61% of ESL Essays Get Flagged as AI — Here's Why Multilingual Writers Are Hit Hardest
In 2023, researchers at Stanford ran a simple experiment. They fed essays written by non-native English speakers into popular AI detectors — no AI involved, just real human writing. The result was alarming: GPTZero flagged 61.3% of those essays as AI-generated. For native English speakers writing on the same topics? The false positive rate dropped to around 17%.
That gap isn't a glitch. It reflects something structural about how AI detection works — and why multilingual writers carry a burden that most English-first students never have to think about.
Why Do AI Detectors Flag Non-Native Writers More?
AI detectors flag text based on two main signals: perplexity (how unpredictable the word choices are) and burstiness (how much sentence length varies). Text that scores low on both looks, statistically, like AI output. To understand how AI detectors work at a technical level, the core issue is this: their training data skews heavily toward fluent, native-style English prose as the baseline for "human."
Non-native writers tend to use simpler, safer vocabulary — words they're confident about rather than risky synonyms. Their sentence structures are often more consistent, more grammatically conservative. They avoid idiomatic leaps. All of this looks, to a pattern-matching algorithm, suspiciously like a language model playing it safe.
In other words: the very strategies that help ESL writers avoid grammar mistakes are the same strategies that get them flagged as bots.
Which Languages and Writers Are Most Affected?
The Stanford study (Liang et al., 2023) specifically looked at TOEFL essays — standardized writing samples from multilingual test-takers. These are not rough drafts. They are polished, high-stakes essays written by people who have spent years learning English. And still, 6 in 10 were misclassified.
Languages that structure sentences differently from English — Chinese, Arabic, Korean, Spanish — often produce translated-style prose even when the writer composes directly in English. The syntactic habits of a first language bleed through. Short declarative sentences. Subject-verb-object clarity. Minimal hedging language. Precise but limited vocabulary range.

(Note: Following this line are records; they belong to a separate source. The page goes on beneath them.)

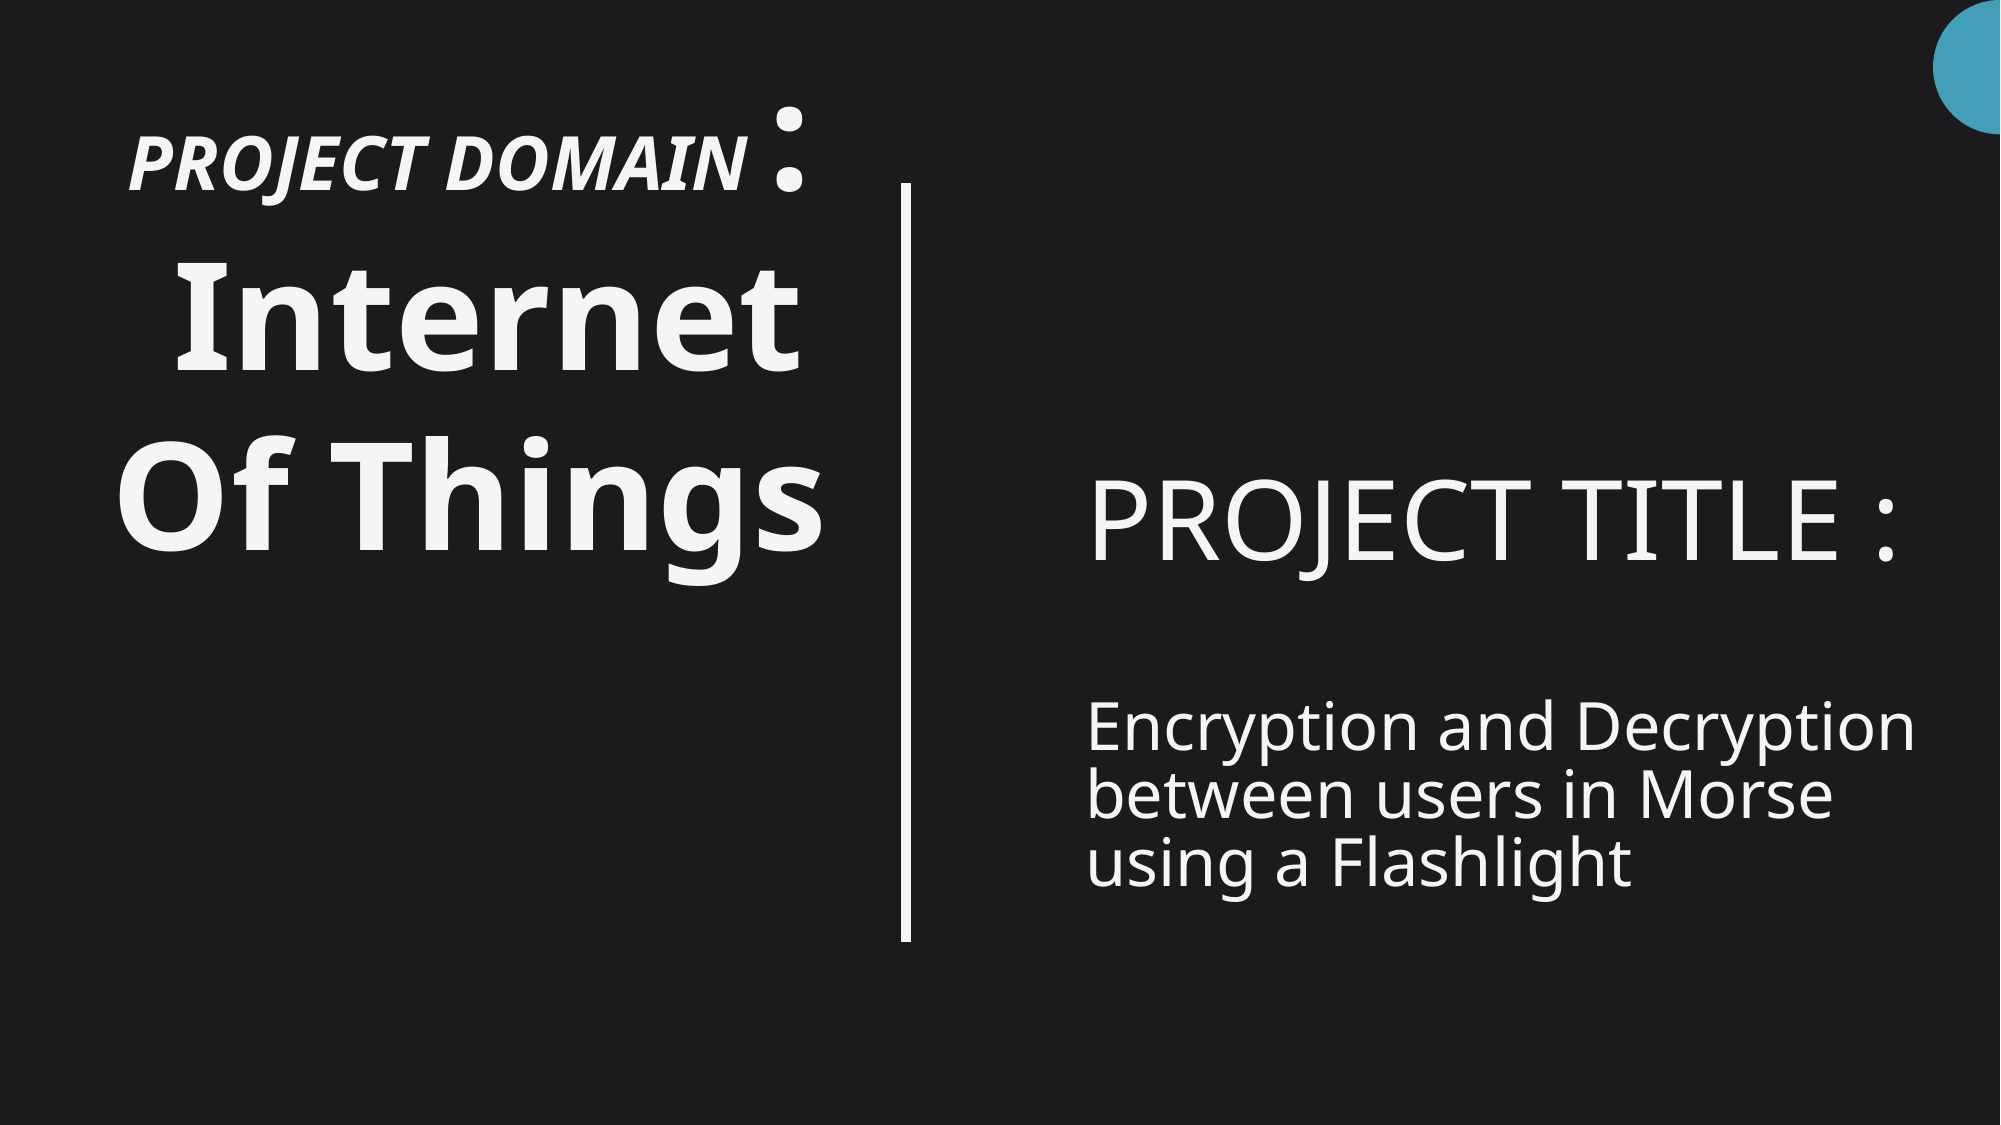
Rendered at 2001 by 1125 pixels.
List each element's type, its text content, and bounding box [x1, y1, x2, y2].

title PROJECT TITLE : Encryption and Decryption between users in Morse using a Flashlight [1070, 462, 2000, 1033]
subtitle PROJECT DOMAIN : Internet Of Things [26, 58, 913, 589]
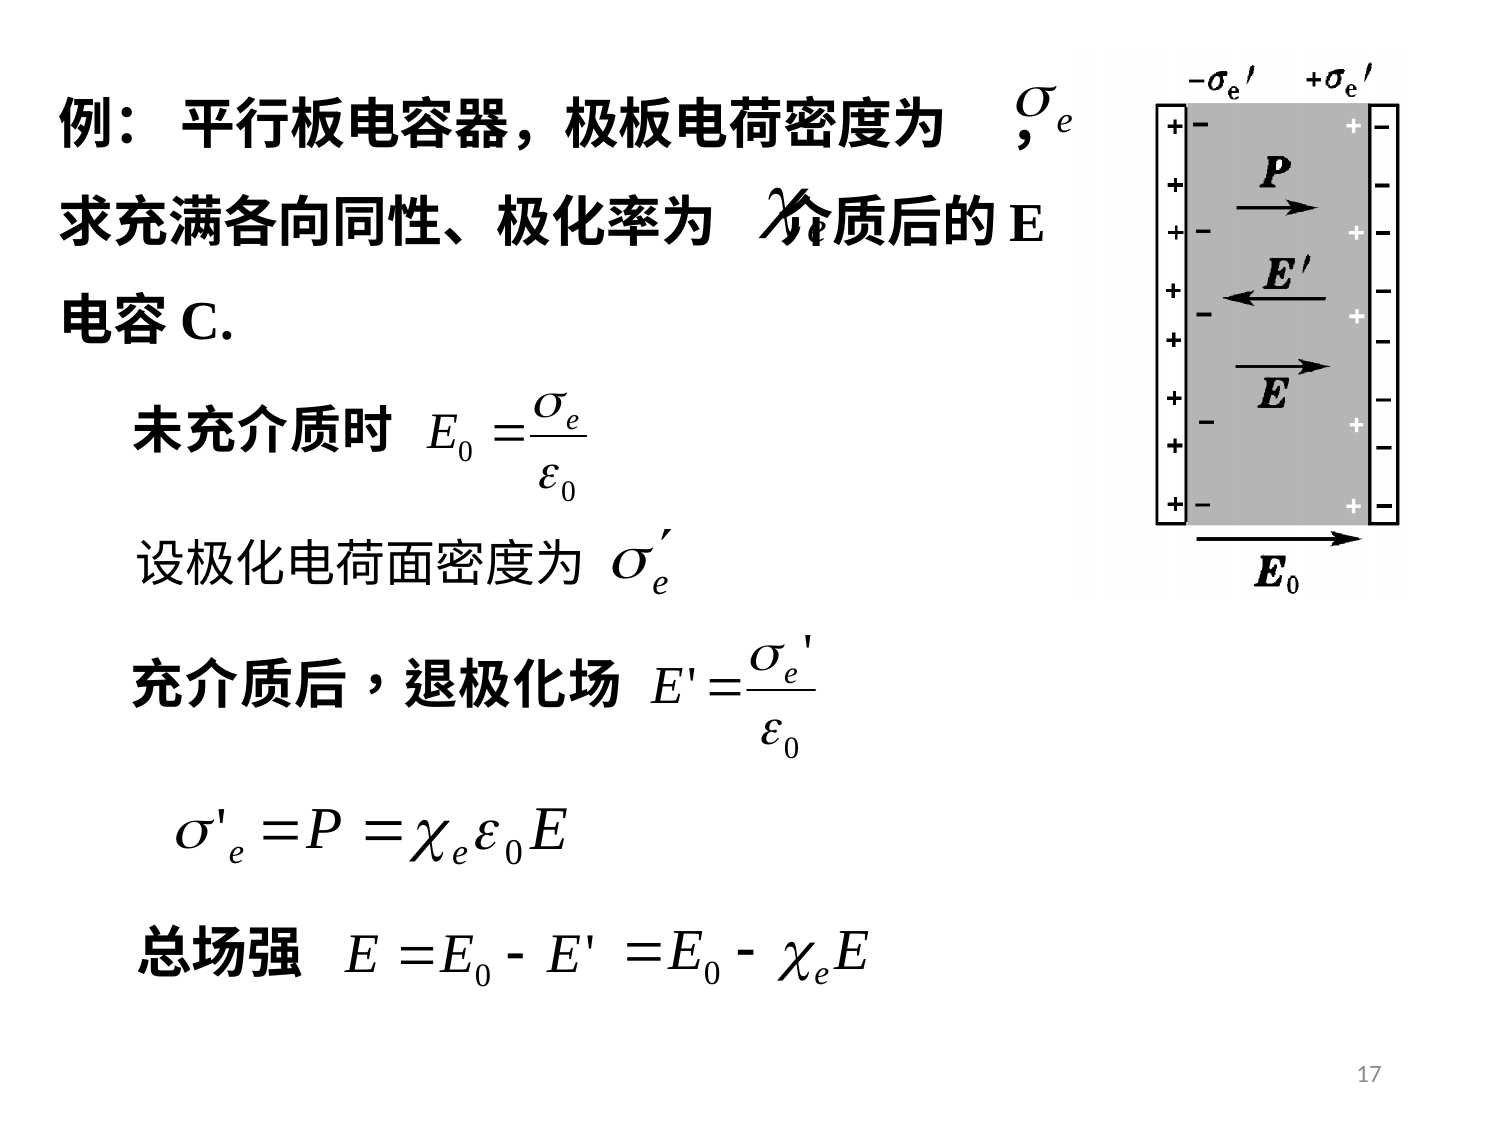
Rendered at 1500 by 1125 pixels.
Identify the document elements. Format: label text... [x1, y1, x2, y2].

slide_number 17 [1059, 1042, 1397, 1103]
picture [1068, 54, 1404, 595]
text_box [167, 789, 350, 879]
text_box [350, 787, 583, 881]
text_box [747, 147, 842, 262]
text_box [1007, 54, 1086, 148]
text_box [118, 514, 683, 611]
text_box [123, 619, 858, 771]
text_box [683, 534, 1500, 610]
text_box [125, 367, 596, 513]
list 例： 平行板电容器，极板电荷密度为 ， 求充满各向同性、极化率为 介质后的E 和电容C. [44, 48, 1145, 361]
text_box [130, 916, 604, 1001]
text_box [612, 911, 882, 999]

A 2023 meta-analysis by Weber-Wulff and colleagues tested 14 AI detection tools and found that none achieved consistent accuracy above 80% on non-native writing samples, with several performing worse than random chance on certain language backgrounds. This matters because most academic institutions use these tools as if they were reliable.
The Turnitin Problem Is Especially Acute
Turnitin's AI detection rolled out in 2023 and rapidly became the standard in universities across the UK, Australia, and North America. But Turnitin itself acknowledges in its documentation that the tool should not be used as the sole basis for an academic integrity decision. That caveat rarely reaches students.
For multilingual writers, the stakes compound. AI detection false positives are painful for any student, but for international students writing in a second or third language, the accusation carries an extra layer of injustice. They're being penalized not for cheating, but for writing differently — for being who they are linguistically.
If you've been accused based on a detector flag, knowing what to do if accused of using AI is essential. Document your drafts, use your notes, and push back with evidence.
What Can Multilingual Writers Actually Do?
The frustrating reality is that improving your English writing — becoming more fluent, more varied, more idiomatic — naturally moves you away from the patterns detectors flag. But that takes time most students don't have before a deadline.
Practically speaking, here's what helps:
- Vary your sentence length deliberately. Follow a short punchy sentence with a longer, more complex one. This raises your burstiness score, one of the key signals detectors use.
- Use a wider vocabulary range. Tools like a thesaurus or even ChatGPT (used for suggestions, not writing) can help you find synonyms you'd feel confident using.
- Read your draft aloud. If every sentence sounds the same rhythm, restructure a few.
- Run your text through a free AI detector before submitting. Know your score. If it's flagging high, you have time to revise.
- Use a humanizer tool designed for this problem. WriteMask was built to adjust exactly the perplexity and burstiness signals that detectors measure, and it achieves a 93% pass rate across major detectors including Turnitin and GPTZero.
Is This Getting Better or Worse?
Detection tools are improving, but they're improving on the wrong axis — getting better at catching AI output that mimics fluent English, not getting better at distinguishing non-native human writing from AI. The economic incentive is to reduce false negatives (catching more AI), not false positives (protecting more humans).
Until that changes, multilingual writers are stuck navigating a system that wasn't designed with them in mind. Understanding the bias is the first step. Preparing for it — checking your work, knowing your rights, using the right tools — is the practical response.
The 61% statistic isn't just a data point. It's a lot of real students, writing in their second or third language, getting an accusation they don't deserve.